Action item
The lines below starting at the line containing "delle patch DTF" and ending at the line containing "messaggi può variare." are to be repeated exactly, with both ends kept and nothing else added.

The input
§ §

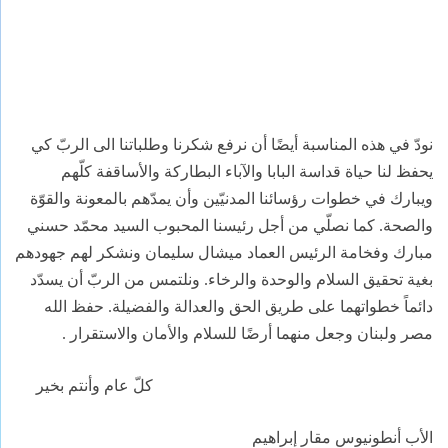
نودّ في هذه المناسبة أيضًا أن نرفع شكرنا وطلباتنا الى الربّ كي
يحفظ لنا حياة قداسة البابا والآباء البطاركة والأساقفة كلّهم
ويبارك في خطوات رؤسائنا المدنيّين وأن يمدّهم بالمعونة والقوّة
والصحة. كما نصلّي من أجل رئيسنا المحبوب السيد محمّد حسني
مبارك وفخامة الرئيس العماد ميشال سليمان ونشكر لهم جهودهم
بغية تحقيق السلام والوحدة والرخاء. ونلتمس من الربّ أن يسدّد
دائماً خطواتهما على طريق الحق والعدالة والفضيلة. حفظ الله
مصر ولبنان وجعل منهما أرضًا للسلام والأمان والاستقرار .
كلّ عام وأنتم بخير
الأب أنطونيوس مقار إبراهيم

§ §

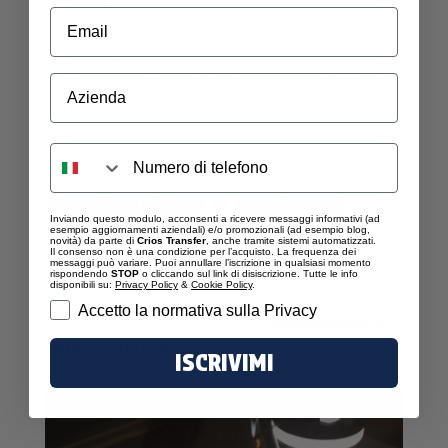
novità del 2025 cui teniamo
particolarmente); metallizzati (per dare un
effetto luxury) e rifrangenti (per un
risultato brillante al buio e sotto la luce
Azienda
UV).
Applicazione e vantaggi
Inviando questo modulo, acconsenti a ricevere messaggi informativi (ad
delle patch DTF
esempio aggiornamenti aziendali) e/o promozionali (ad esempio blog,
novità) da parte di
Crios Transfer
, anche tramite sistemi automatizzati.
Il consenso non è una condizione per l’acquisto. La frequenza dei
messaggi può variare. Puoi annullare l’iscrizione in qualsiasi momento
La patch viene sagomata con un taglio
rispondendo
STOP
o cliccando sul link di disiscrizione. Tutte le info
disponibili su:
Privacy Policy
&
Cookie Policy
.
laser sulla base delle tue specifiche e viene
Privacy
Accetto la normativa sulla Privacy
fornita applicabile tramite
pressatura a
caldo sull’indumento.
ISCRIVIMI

§ §

Result of the task
delle patch DTF
esempio aggiornamenti aziendali) e/o promozionali (ad esempio blog,
novità) da parte di
Crios Transfer
, anche tramite sistemi automatizzati.
Il consenso non è una condizione per l’acquisto. La frequenza dei
messaggi può variare. Puoi annullare l’iscrizione in qualsiasi momento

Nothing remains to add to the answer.